:: PROBLEM TO SOLVE ::
The entries are to be repeated in full, without any change.

:: RECORDS ::

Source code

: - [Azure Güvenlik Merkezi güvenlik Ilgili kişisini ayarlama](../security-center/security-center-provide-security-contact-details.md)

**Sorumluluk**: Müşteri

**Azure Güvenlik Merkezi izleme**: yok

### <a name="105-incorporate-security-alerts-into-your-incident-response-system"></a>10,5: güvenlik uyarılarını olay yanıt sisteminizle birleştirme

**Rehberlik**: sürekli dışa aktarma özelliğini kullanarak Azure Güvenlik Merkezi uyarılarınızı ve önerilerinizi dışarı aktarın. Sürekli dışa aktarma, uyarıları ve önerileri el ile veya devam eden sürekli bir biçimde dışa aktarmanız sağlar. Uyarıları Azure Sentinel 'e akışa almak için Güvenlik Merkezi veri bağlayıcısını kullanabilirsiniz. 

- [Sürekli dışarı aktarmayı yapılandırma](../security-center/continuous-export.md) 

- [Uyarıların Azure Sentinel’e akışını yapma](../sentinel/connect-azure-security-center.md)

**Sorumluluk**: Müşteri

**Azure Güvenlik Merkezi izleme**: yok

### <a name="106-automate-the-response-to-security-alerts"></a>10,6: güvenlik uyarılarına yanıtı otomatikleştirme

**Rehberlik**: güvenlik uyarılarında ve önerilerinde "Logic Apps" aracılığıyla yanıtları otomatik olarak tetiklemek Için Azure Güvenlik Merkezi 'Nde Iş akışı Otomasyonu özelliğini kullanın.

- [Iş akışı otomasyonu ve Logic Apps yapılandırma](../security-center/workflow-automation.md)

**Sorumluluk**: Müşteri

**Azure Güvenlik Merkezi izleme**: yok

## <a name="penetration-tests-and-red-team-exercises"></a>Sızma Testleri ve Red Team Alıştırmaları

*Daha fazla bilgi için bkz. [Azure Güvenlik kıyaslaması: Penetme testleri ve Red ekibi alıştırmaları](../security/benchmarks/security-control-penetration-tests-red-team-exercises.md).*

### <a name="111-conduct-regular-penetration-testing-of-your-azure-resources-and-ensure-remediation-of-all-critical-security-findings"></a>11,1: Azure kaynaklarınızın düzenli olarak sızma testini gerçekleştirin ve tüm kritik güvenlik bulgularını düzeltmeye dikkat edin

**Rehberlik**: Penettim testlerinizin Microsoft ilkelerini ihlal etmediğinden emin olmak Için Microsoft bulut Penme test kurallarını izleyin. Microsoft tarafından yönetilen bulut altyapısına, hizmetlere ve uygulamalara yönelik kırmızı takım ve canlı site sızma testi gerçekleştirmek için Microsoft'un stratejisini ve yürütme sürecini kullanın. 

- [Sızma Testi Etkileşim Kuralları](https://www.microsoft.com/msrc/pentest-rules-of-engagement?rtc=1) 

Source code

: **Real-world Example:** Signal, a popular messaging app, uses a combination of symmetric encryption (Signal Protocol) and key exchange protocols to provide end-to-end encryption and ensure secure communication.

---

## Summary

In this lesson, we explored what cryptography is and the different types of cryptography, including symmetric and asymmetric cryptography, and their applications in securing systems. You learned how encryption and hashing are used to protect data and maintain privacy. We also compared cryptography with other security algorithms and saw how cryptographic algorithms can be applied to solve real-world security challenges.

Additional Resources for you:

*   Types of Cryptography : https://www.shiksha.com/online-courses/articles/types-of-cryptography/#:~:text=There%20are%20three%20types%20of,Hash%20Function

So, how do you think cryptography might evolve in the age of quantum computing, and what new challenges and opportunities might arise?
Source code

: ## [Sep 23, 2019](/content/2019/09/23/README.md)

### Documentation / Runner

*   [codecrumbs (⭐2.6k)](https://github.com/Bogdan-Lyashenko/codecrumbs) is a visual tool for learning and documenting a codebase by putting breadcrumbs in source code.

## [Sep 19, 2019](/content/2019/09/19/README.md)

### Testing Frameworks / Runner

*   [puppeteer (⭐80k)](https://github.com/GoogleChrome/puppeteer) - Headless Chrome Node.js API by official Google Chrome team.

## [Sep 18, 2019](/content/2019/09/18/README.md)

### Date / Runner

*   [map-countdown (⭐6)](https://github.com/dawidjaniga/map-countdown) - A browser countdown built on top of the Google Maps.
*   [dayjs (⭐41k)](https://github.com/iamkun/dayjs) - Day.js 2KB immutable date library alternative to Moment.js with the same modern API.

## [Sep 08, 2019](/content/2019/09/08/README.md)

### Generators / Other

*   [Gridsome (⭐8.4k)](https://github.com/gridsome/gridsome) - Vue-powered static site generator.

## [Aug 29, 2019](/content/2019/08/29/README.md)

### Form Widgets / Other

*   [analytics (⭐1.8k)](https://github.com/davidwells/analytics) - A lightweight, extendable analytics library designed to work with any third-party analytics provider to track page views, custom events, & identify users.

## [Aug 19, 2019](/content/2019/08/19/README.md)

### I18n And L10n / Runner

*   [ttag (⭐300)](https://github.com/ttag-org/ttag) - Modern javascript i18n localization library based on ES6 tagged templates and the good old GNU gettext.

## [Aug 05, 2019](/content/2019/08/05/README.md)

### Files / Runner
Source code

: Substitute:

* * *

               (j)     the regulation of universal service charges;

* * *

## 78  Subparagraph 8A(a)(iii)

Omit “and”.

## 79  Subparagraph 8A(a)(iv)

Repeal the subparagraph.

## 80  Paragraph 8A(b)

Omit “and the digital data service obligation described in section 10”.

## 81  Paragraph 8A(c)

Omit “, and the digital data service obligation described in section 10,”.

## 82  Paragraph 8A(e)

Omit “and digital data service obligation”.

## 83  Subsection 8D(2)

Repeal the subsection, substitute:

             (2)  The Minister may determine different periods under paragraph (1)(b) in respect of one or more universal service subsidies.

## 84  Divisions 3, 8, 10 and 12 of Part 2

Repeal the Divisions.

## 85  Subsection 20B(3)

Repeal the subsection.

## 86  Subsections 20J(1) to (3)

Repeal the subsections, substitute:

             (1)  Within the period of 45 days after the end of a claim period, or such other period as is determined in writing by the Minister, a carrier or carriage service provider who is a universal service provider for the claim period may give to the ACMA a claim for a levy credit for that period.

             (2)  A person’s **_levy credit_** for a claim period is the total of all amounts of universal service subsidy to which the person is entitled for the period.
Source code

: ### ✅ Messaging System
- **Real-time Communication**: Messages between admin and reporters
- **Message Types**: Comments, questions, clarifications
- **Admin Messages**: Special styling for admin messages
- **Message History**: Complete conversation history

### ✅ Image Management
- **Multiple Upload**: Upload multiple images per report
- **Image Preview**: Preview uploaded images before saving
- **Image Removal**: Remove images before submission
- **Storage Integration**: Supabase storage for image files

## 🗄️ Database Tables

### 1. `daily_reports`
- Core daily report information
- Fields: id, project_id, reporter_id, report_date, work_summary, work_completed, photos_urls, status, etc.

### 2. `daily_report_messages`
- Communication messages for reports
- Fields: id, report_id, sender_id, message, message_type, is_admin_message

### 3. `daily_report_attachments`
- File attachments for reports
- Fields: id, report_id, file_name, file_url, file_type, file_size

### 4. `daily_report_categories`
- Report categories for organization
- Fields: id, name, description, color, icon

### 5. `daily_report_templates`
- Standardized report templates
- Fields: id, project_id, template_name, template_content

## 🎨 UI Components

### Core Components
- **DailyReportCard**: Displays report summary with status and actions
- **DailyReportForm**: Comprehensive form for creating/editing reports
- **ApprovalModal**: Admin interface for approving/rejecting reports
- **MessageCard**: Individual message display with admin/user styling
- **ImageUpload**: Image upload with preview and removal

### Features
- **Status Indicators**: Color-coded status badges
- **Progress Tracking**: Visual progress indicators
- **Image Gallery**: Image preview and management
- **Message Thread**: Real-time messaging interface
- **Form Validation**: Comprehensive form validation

:: SOLUTION FOR THIS PROBLEM ::
Source code

: - [Azure Güvenlik Merkezi güvenlik Ilgili kişisini ayarlama](../security-center/security-center-provide-security-contact-details.md)

**Sorumluluk**: Müşteri

**Azure Güvenlik Merkezi izleme**: yok

### <a name="105-incorporate-security-alerts-into-your-incident-response-system"></a>10,5: güvenlik uyarılarını olay yanıt sisteminizle birleştirme

**Rehberlik**: sürekli dışa aktarma özelliğini kullanarak Azure Güvenlik Merkezi uyarılarınızı ve önerilerinizi dışarı aktarın. Sürekli dışa aktarma, uyarıları ve önerileri el ile veya devam eden sürekli bir biçimde dışa aktarmanız sağlar. Uyarıları Azure Sentinel 'e akışa almak için Güvenlik Merkezi veri bağlayıcısını kullanabilirsiniz. 

- [Sürekli dışarı aktarmayı yapılandırma](../security-center/continuous-export.md) 

- [Uyarıların Azure Sentinel’e akışını yapma](../sentinel/connect-azure-security-center.md)

**Sorumluluk**: Müşteri

**Azure Güvenlik Merkezi izleme**: yok

### <a name="106-automate-the-response-to-security-alerts"></a>10,6: güvenlik uyarılarına yanıtı otomatikleştirme

**Rehberlik**: güvenlik uyarılarında ve önerilerinde "Logic Apps" aracılığıyla yanıtları otomatik olarak tetiklemek Için Azure Güvenlik Merkezi 'Nde Iş akışı Otomasyonu özelliğini kullanın.

- [Iş akışı otomasyonu ve Logic Apps yapılandırma](../security-center/workflow-automation.md)

**Sorumluluk**: Müşteri

**Azure Güvenlik Merkezi izleme**: yok

## <a name="penetration-tests-and-red-team-exercises"></a>Sızma Testleri ve Red Team Alıştırmaları

*Daha fazla bilgi için bkz. [Azure Güvenlik kıyaslaması: Penetme testleri ve Red ekibi alıştırmaları](../security/benchmarks/security-control-penetration-tests-red-team-exercises.md).*

### <a name="111-conduct-regular-penetration-testing-of-your-azure-resources-and-ensure-remediation-of-all-critical-security-findings"></a>11,1: Azure kaynaklarınızın düzenli olarak sızma testini gerçekleştirin ve tüm kritik güvenlik bulgularını düzeltmeye dikkat edin

**Rehberlik**: Penettim testlerinizin Microsoft ilkelerini ihlal etmediğinden emin olmak Için Microsoft bulut Penme test kurallarını izleyin. Microsoft tarafından yönetilen bulut altyapısına, hizmetlere ve uygulamalara yönelik kırmızı takım ve canlı site sızma testi gerçekleştirmek için Microsoft'un stratejisini ve yürütme sürecini kullanın. 

- [Sızma Testi Etkileşim Kuralları](https://www.microsoft.com/msrc/pentest-rules-of-engagement?rtc=1) 

Source code

: **Real-world Example:** Signal, a popular messaging app, uses a combination of symmetric encryption (Signal Protocol) and key exchange protocols to provide end-to-end encryption and ensure secure communication.

---

## Summary

In this lesson, we explored what cryptography is and the different types of cryptography, including symmetric and asymmetric cryptography, and their applications in securing systems. You learned how encryption and hashing are used to protect data and maintain privacy. We also compared cryptography with other security algorithms and saw how cryptographic algorithms can be applied to solve real-world security challenges.

Additional Resources for you:

*   Types of Cryptography : https://www.shiksha.com/online-courses/articles/types-of-cryptography/#:~:text=There%20are%20three%20types%20of,Hash%20Function

So, how do you think cryptography might evolve in the age of quantum computing, and what new challenges and opportunities might arise?
Source code

: ## [Sep 23, 2019](/content/2019/09/23/README.md)

### Documentation / Runner

*   [codecrumbs (⭐2.6k)](https://github.com/Bogdan-Lyashenko/codecrumbs) is a visual tool for learning and documenting a codebase by putting breadcrumbs in source code.

## [Sep 19, 2019](/content/2019/09/19/README.md)

### Testing Frameworks / Runner

*   [puppeteer (⭐80k)](https://github.com/GoogleChrome/puppeteer) - Headless Chrome Node.js API by official Google Chrome team.

## [Sep 18, 2019](/content/2019/09/18/README.md)

### Date / Runner

*   [map-countdown (⭐6)](https://github.com/dawidjaniga/map-countdown) - A browser countdown built on top of the Google Maps.
*   [dayjs (⭐41k)](https://github.com/iamkun/dayjs) - Day.js 2KB immutable date library alternative to Moment.js with the same modern API.

## [Sep 08, 2019](/content/2019/09/08/README.md)

### Generators / Other

*   [Gridsome (⭐8.4k)](https://github.com/gridsome/gridsome) - Vue-powered static site generator.

## [Aug 29, 2019](/content/2019/08/29/README.md)

### Form Widgets / Other

*   [analytics (⭐1.8k)](https://github.com/davidwells/analytics) - A lightweight, extendable analytics library designed to work with any third-party analytics provider to track page views, custom events, & identify users.

## [Aug 19, 2019](/content/2019/08/19/README.md)

### I18n And L10n / Runner

*   [ttag (⭐300)](https://github.com/ttag-org/ttag) - Modern javascript i18n localization library based on ES6 tagged templates and the good old GNU gettext.

## [Aug 05, 2019](/content/2019/08/05/README.md)

### Files / Runner
Source code

: Substitute:

* * *

               (j)     the regulation of universal service charges;

* * *

## 78  Subparagraph 8A(a)(iii)

Omit “and”.

## 79  Subparagraph 8A(a)(iv)

Repeal the subparagraph.

## 80  Paragraph 8A(b)

Omit “and the digital data service obligation described in section 10”.

## 81  Paragraph 8A(c)

Omit “, and the digital data service obligation described in section 10,”.

## 82  Paragraph 8A(e)

Omit “and digital data service obligation”.

## 83  Subsection 8D(2)

Repeal the subsection, substitute:

             (2)  The Minister may determine different periods under paragraph (1)(b) in respect of one or more universal service subsidies.

## 84  Divisions 3, 8, 10 and 12 of Part 2

Repeal the Divisions.

## 85  Subsection 20B(3)

Repeal the subsection.

## 86  Subsections 20J(1) to (3)

Repeal the subsections, substitute:

             (1)  Within the period of 45 days after the end of a claim period, or such other period as is determined in writing by the Minister, a carrier or carriage service provider who is a universal service provider for the claim period may give to the ACMA a claim for a levy credit for that period.

             (2)  A person’s **_levy credit_** for a claim period is the total of all amounts of universal service subsidy to which the person is entitled for the period.
Source code

: ### ✅ Messaging System
- **Real-time Communication**: Messages between admin and reporters
- **Message Types**: Comments, questions, clarifications
- **Admin Messages**: Special styling for admin messages
- **Message History**: Complete conversation history

### ✅ Image Management
- **Multiple Upload**: Upload multiple images per report
- **Image Preview**: Preview uploaded images before saving
- **Image Removal**: Remove images before submission
- **Storage Integration**: Supabase storage for image files

## 🗄️ Database Tables

### 1. `daily_reports`
- Core daily report information
- Fields: id, project_id, reporter_id, report_date, work_summary, work_completed, photos_urls, status, etc.

### 2. `daily_report_messages`
- Communication messages for reports
- Fields: id, report_id, sender_id, message, message_type, is_admin_message

### 3. `daily_report_attachments`
- File attachments for reports
- Fields: id, report_id, file_name, file_url, file_type, file_size

### 4. `daily_report_categories`
- Report categories for organization
- Fields: id, name, description, color, icon

### 5. `daily_report_templates`
- Standardized report templates
- Fields: id, project_id, template_name, template_content

## 🎨 UI Components

### Core Components
- **DailyReportCard**: Displays report summary with status and actions
- **DailyReportForm**: Comprehensive form for creating/editing reports
- **ApprovalModal**: Admin interface for approving/rejecting reports
- **MessageCard**: Individual message display with admin/user styling
- **ImageUpload**: Image upload with preview and removal

### Features
- **Status Indicators**: Color-coded status badges
- **Progress Tracking**: Visual progress indicators
- **Image Gallery**: Image preview and management
- **Message Thread**: Real-time messaging interface
- **Form Validation**: Comprehensive form validation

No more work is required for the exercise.